Greenwich Park

This Sunday nearly went down as another day I went to the gym. After I woke up, read a bit about Florentino and Fermina and got into my gym gear. When I found myself wondering whether I should go to the gym or go to Greenwich park, I stopped myself:

Until two months ago I hadn’t done any exercise in years. That is years. Plural. This question should not even be a question. To my own disgust I was turning in one of those people. The ones who are gym-obsessed, not because of maintaining physical health per se but more because of the extortionate fees that are being charged for the privilege of a month sweating on machines.

So I changed into jeans, jumper and boots and left the flat. I just had my boots re-heeled and after a whole year of trying to make my boots look worn in and scruffy, I noticed the man in the shop had polished them up so much they looked like new. Great, thanks…

After crossing the tunnel, I decided to go to Greenwich Market to find Mr Humbug.This is an old fashioned sweetshop which deserves to be endorsed if only for its slogan: Mr Humbug Suck it and See. It always surprises me that despite this they still get the kids in. when I chose the foam shrimp and banana’s the shopkeeper seemed genuinely disappointed in the lack of originality. I then also got some gobstoppers.The thing was I didn’t really want the foam sweets, but gobstoppers aren’t much fun if you can’t fish them out of your mouth now and then to see the colour change ( what is the point?) and I felt they were inappropriate for walking through the park.

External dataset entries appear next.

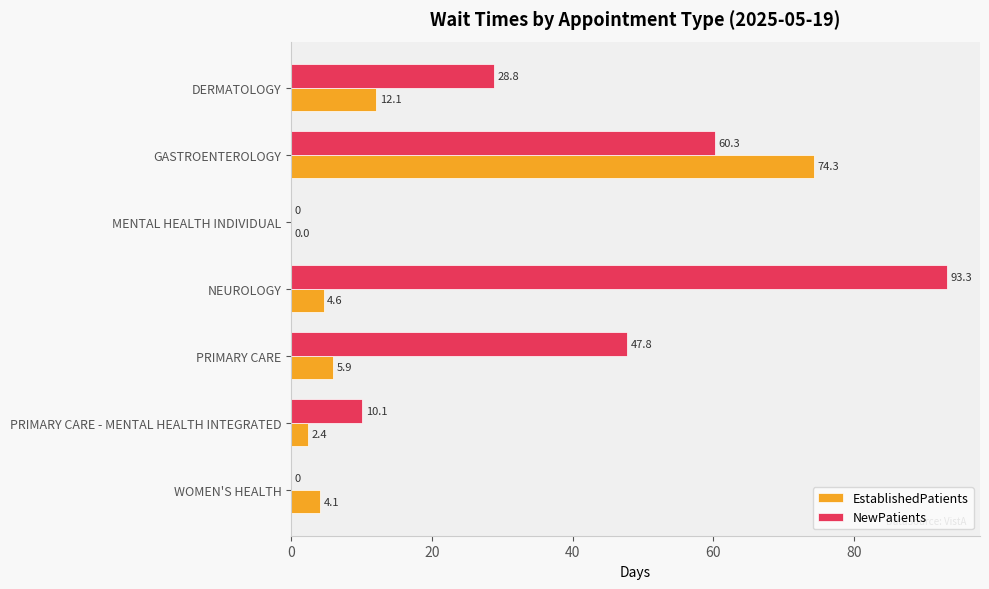

Is the value of EstablishedPatients at WOMEN'S HEALTH greater than the value of NewPatients at WOMEN'S HEALTH?

Yes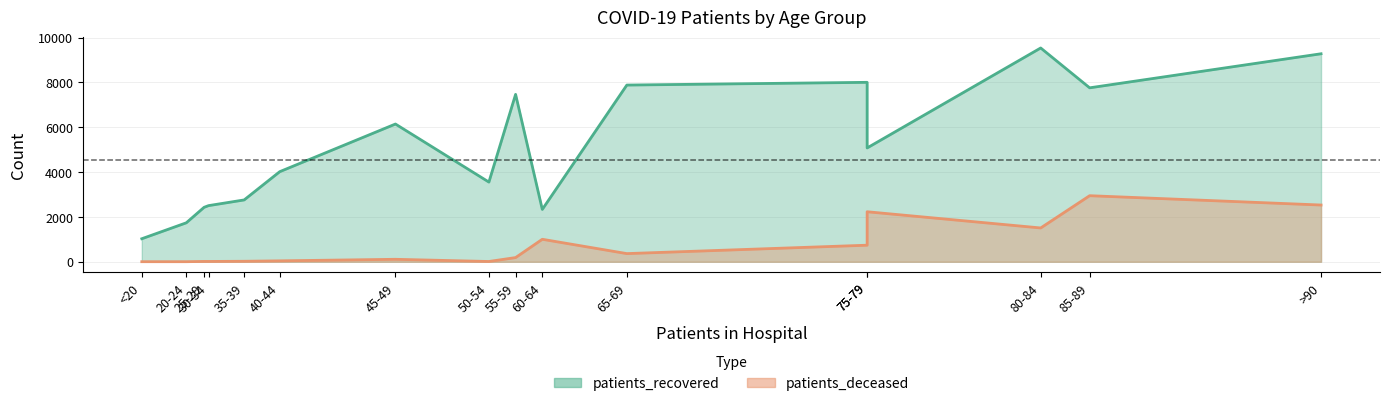

What are all the series names shown in the legend?

patients_recovered, patients_deceased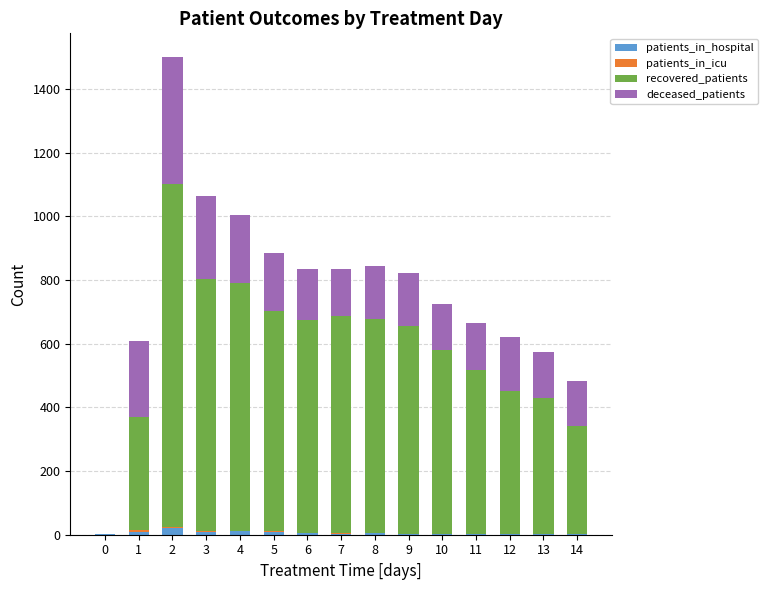

Is it true that recovered_patients equals 916 at 9?

False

The park isn’t huge, but my infamous disability still worried me: I cannot navigate to save my life. Quite literally actually.There is a near legendary story about me and my friend losing our classmates during a school trip to Paris, Père Lachaise – the graveyard- to be precise. The uproar it caused, more so because someone had seen my friend in tears and combined with my notorious sense of direction they nearly called out the gendarmerie. (Who found us anyway when our teacher made us do a presentation whilst sitting on the grave of Jean-Paul Sartre. He had a strange sense of humour… )

In the park, I decided to climb a bit higher thinking I would lose the sense of being in a city. The opposite is true: you become more aware of it as suddenly you can see beyond the edge of the park and there the city is in all her glory, impossible to ignore. The same applied to all the others in the park: real life people watching is so much better than the gym. Everywhere I saw families bonding with small children and grandparents, love-sick lovers oblivious to the rest of the world, groups of very loud American tourists ( is there any other kind?) and giggling girls who seem to live in herds throughout their teens and who all seem to take on the same look (Think Topshop and hairstraighteners). To my own surprise I felt a strange kind of relief in not yet/ anymore belonging to any of the above categories.

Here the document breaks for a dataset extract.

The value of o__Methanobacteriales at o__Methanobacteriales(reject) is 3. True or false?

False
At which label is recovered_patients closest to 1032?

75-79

Back home, I put a Casablanca on (and only because I felt it was the kind of Sunday that should have an iconic film on. I have to admit that I still don’t really know what it is about – I just like the idea of it.) I cooked a casserole, baked a cake, polished my other boots, finished a short story, opened a bottle of wine and watched John and Edward make it to week 4 in horror.

I have written this whilst sucking on a gobstopper that has changed colour three times now: I might have trouble navigating sometimes, but I think this Sunday went pretty well.